• [EXERCISE DIRECTIONS]:
Across all the records, filter for lines with the word "внедорожники" and copy them.

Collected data
== == ==

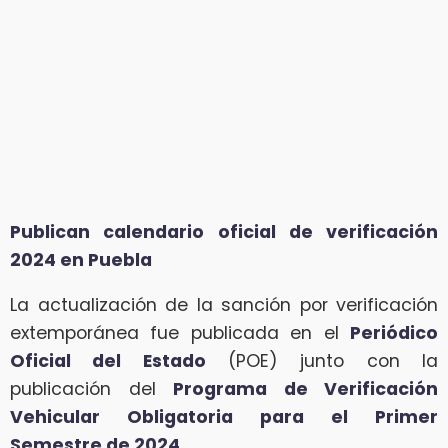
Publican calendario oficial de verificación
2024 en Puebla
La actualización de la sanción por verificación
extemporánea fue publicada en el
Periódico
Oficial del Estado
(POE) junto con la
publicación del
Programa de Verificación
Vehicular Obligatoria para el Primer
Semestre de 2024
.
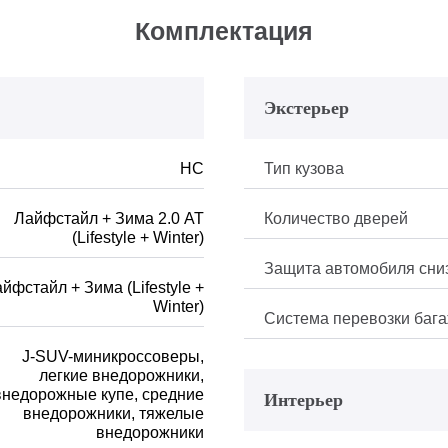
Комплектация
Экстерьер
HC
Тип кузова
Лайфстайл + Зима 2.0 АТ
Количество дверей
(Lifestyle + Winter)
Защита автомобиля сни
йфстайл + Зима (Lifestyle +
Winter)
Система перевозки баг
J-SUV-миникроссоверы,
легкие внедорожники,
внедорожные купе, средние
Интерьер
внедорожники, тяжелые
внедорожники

== == ==

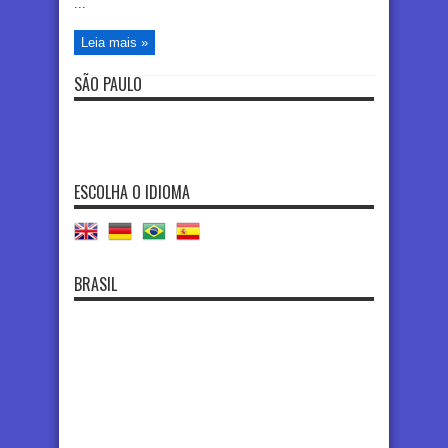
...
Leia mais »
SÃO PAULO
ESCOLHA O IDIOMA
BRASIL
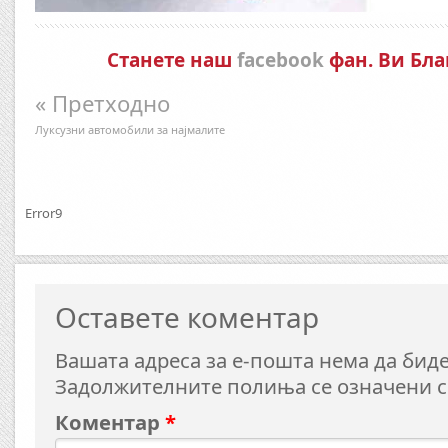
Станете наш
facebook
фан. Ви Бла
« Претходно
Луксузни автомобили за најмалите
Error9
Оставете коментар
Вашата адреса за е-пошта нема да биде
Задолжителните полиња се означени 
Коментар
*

== == ==

• [ANSWER BOX]:
легкие внедорожники,
внедорожники, тяжелые
внедорожники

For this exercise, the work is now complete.